**ABOUT THIS EXERCISE**
Exclude the pictures, then restate exactly each line of the data below from the first through the line containing "DCI MK3 | |".

**INPUT MATERIAL**
━━━━
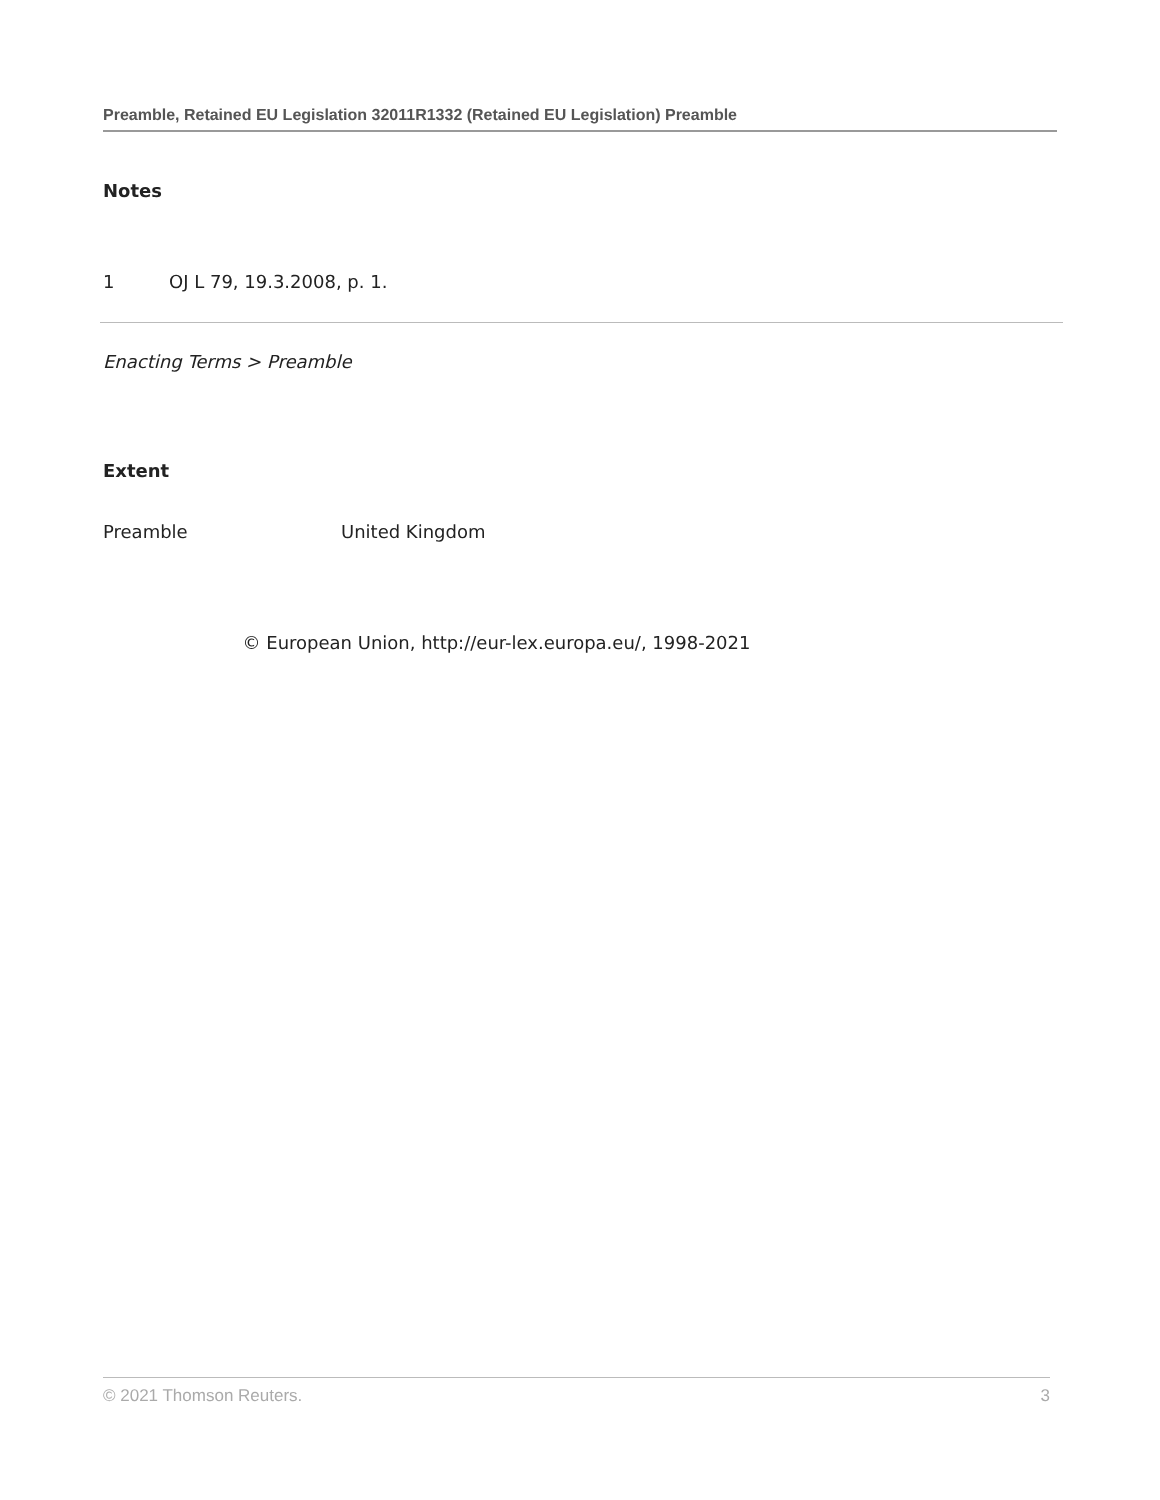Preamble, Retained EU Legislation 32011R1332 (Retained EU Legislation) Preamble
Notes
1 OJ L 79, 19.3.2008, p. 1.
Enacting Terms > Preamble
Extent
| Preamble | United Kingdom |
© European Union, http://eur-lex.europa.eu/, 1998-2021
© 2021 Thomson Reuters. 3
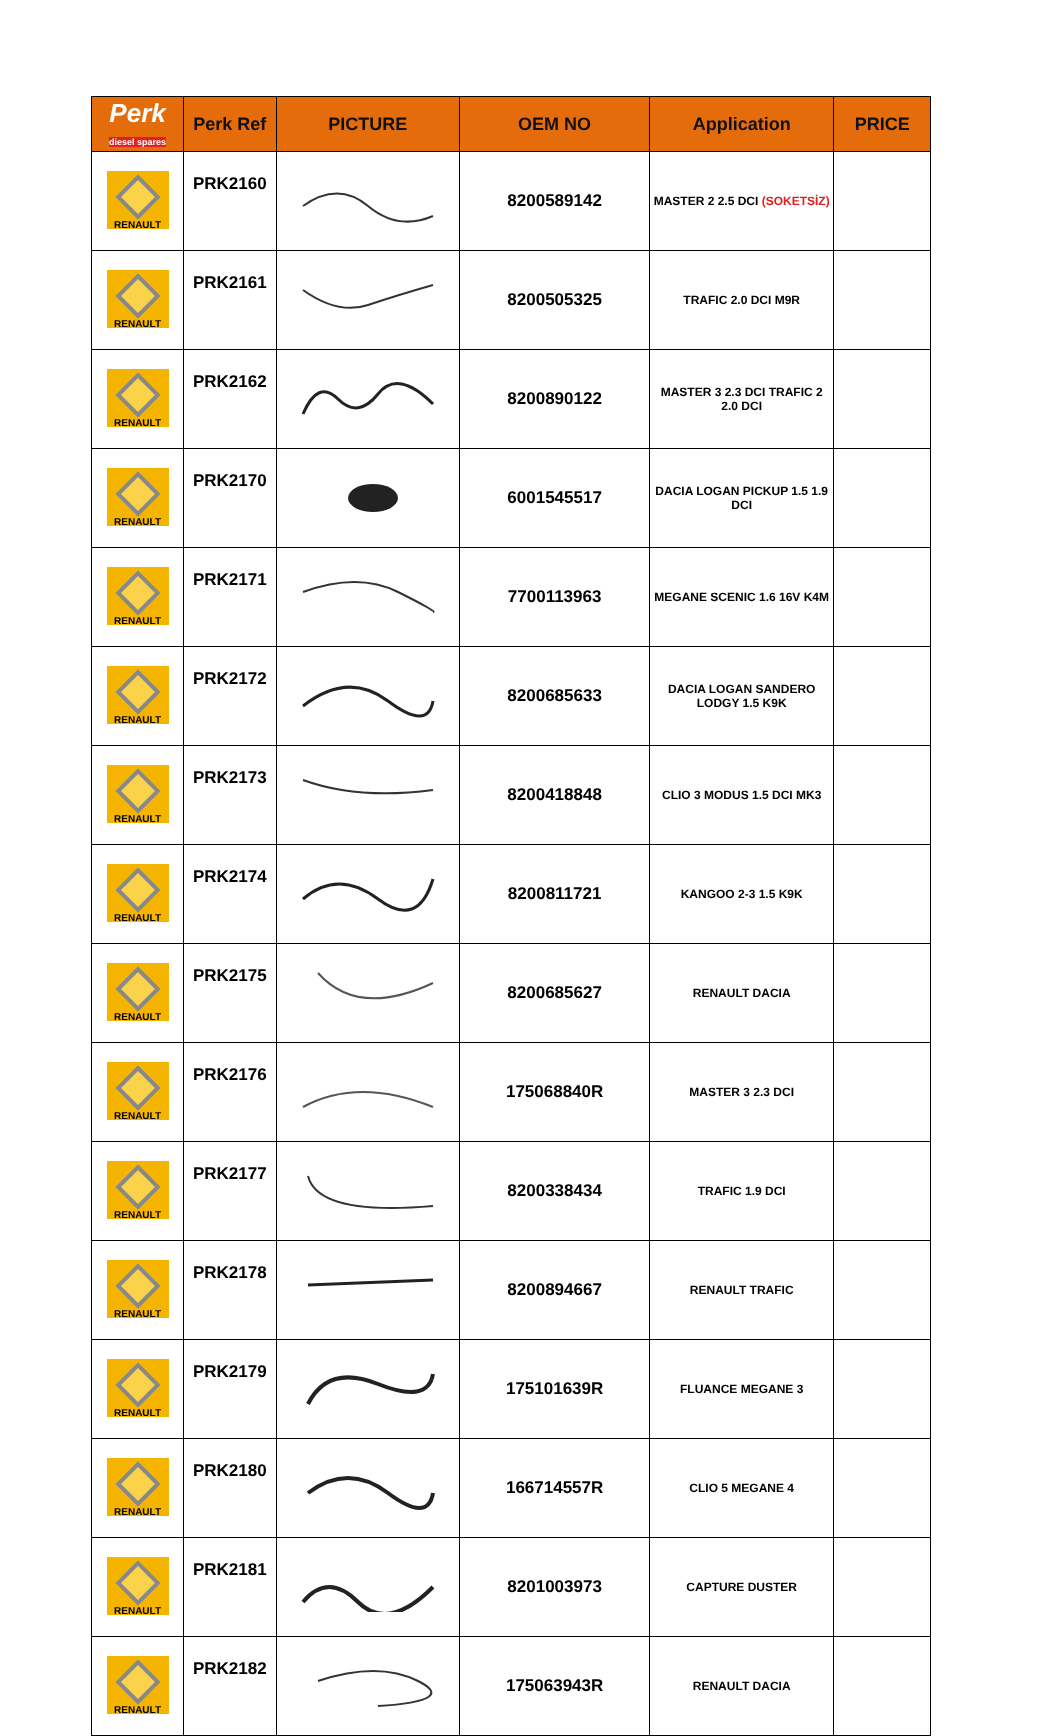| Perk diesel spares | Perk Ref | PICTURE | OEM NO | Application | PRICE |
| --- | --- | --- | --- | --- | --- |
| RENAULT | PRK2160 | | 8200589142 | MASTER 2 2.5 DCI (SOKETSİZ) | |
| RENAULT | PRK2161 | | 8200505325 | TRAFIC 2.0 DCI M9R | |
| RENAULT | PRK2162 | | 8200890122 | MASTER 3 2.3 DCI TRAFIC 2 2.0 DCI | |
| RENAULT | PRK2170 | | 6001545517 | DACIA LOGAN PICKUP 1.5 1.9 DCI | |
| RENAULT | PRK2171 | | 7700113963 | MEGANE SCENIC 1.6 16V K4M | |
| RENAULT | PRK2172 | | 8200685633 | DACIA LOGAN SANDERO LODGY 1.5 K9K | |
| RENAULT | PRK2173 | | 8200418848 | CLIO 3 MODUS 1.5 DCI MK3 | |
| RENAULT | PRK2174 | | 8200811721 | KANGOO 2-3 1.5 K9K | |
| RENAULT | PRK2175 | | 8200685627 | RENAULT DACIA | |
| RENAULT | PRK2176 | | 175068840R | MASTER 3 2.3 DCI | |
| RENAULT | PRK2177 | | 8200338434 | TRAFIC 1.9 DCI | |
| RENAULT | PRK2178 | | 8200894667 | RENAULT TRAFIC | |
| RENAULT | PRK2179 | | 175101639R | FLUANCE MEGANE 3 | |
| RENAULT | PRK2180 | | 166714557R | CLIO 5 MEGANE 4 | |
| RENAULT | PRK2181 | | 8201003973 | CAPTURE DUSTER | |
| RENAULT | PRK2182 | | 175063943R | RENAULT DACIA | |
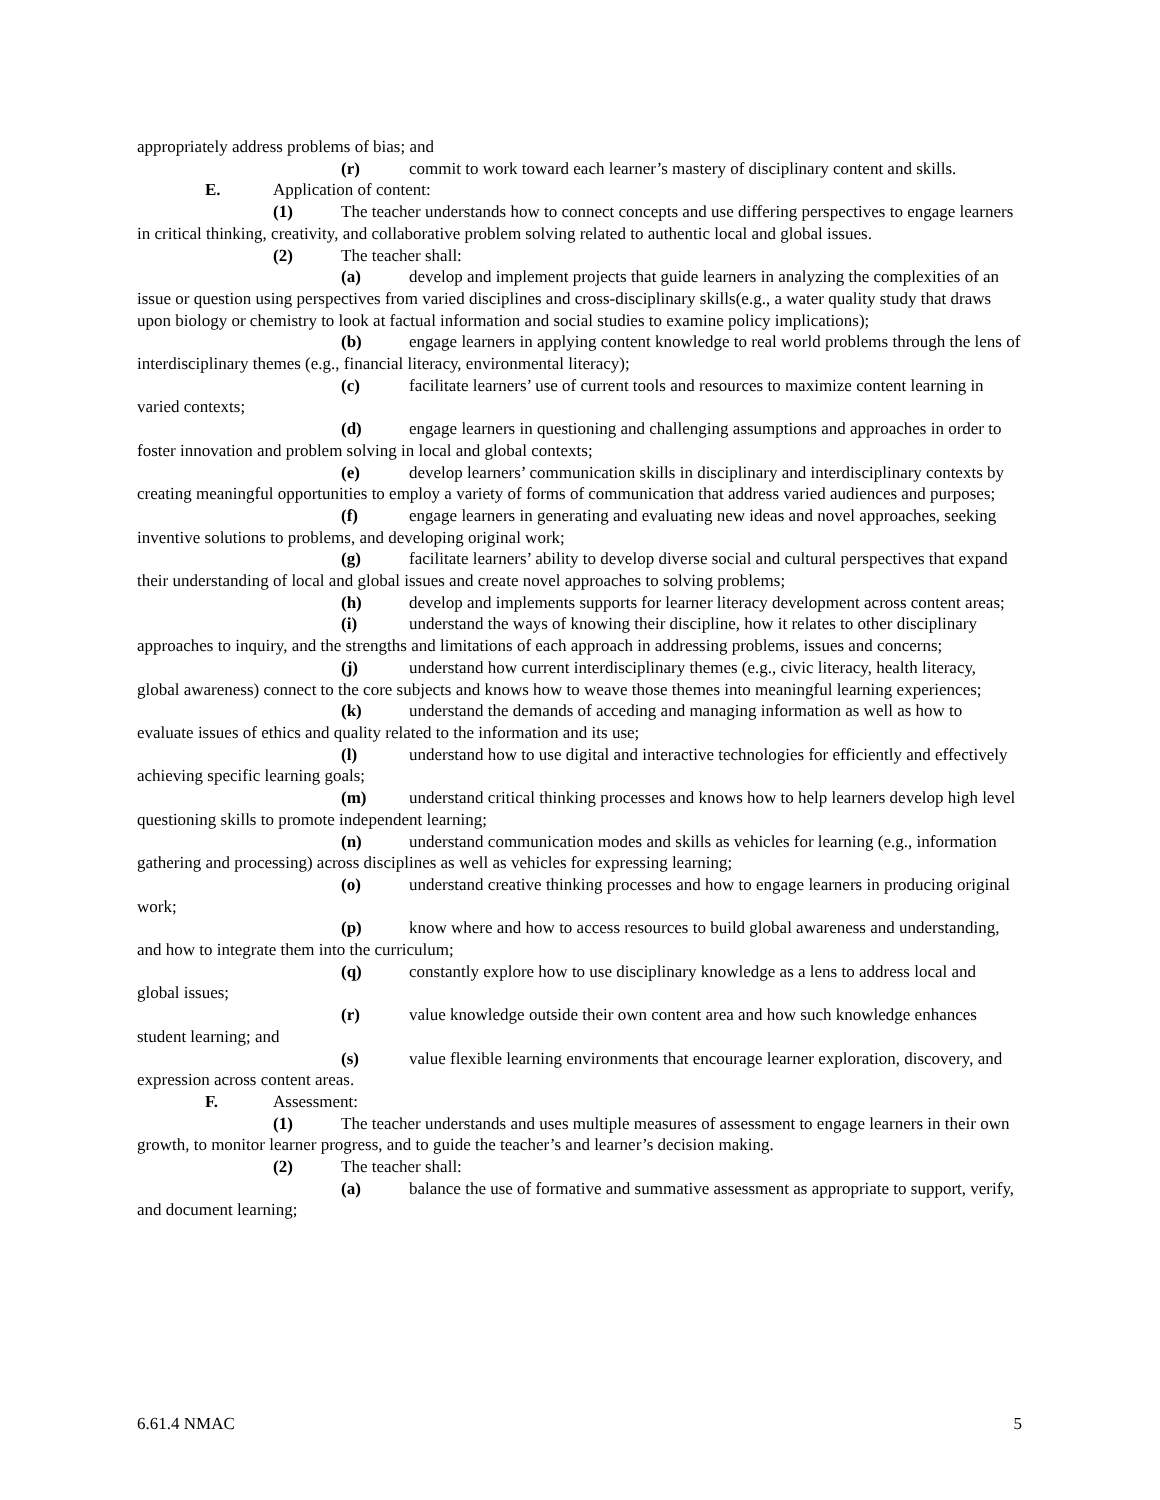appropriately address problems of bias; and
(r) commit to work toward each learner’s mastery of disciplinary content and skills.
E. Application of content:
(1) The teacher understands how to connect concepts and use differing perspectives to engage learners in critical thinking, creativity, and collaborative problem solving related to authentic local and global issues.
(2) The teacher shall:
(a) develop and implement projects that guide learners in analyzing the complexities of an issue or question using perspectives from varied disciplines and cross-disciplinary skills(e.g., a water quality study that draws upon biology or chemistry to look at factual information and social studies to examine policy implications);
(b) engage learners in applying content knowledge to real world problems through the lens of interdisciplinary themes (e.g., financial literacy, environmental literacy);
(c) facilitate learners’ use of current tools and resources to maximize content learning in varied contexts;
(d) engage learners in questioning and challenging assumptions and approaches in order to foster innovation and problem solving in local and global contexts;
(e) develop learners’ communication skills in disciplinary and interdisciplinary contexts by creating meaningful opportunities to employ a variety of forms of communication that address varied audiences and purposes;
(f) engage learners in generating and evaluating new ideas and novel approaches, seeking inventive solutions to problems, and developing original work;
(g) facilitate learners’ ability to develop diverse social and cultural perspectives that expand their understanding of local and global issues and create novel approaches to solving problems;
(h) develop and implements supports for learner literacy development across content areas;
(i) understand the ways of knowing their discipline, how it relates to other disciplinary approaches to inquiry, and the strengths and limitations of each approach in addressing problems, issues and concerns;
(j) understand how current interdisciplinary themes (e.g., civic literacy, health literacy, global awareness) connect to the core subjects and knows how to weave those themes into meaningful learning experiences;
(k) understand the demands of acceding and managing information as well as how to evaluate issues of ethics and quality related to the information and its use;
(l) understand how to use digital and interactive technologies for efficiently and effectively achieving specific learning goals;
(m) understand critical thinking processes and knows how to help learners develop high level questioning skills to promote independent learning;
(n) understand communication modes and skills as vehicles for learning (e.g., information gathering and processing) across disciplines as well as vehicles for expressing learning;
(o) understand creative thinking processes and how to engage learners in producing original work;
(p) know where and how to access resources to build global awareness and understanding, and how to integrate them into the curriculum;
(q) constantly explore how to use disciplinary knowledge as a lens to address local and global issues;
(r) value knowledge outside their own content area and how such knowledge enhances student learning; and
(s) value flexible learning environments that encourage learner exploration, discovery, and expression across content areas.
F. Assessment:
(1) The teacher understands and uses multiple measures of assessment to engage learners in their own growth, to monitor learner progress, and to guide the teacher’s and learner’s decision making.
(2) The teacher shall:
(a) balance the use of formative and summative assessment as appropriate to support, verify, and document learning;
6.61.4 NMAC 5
━━━━
**TASK SOLUTION**
Preamble, Retained EU Legislation 32011R1332 (Retained EU Legislation) Preamble
Notes
1 OJ L 79, 19.3.2008, p. 1.
Enacting Terms > Preamble
Extent
| Preamble | United Kingdom |
© European Union, http://eur-lex.europa.eu/, 1998-2021
© 2021 Thomson Reuters. 3
| Perk diesel spares | Perk Ref | PICTURE | OEM NO | Application | PRICE |
| --- | --- | --- | --- | --- | --- |
| RENAULT | PRK2160 | | 8200589142 | MASTER 2 2.5 DCI (SOKETSİZ) | |
| RENAULT | PRK2161 | | 8200505325 | TRAFIC 2.0 DCI M9R | |
| RENAULT | PRK2162 | | 8200890122 | MASTER 3 2.3 DCI TRAFIC 2 2.0 DCI | |
| RENAULT | PRK2170 | | 6001545517 | DACIA LOGAN PICKUP 1.5 1.9 DCI | |
| RENAULT | PRK2171 | | 7700113963 | MEGANE SCENIC 1.6 16V K4M | |
| RENAULT | PRK2172 | | 8200685633 | DACIA LOGAN SANDERO LODGY 1.5 K9K | |
| RENAULT | PRK2173 | | 8200418848 | CLIO 3 MODUS 1.5 DCI MK3 | |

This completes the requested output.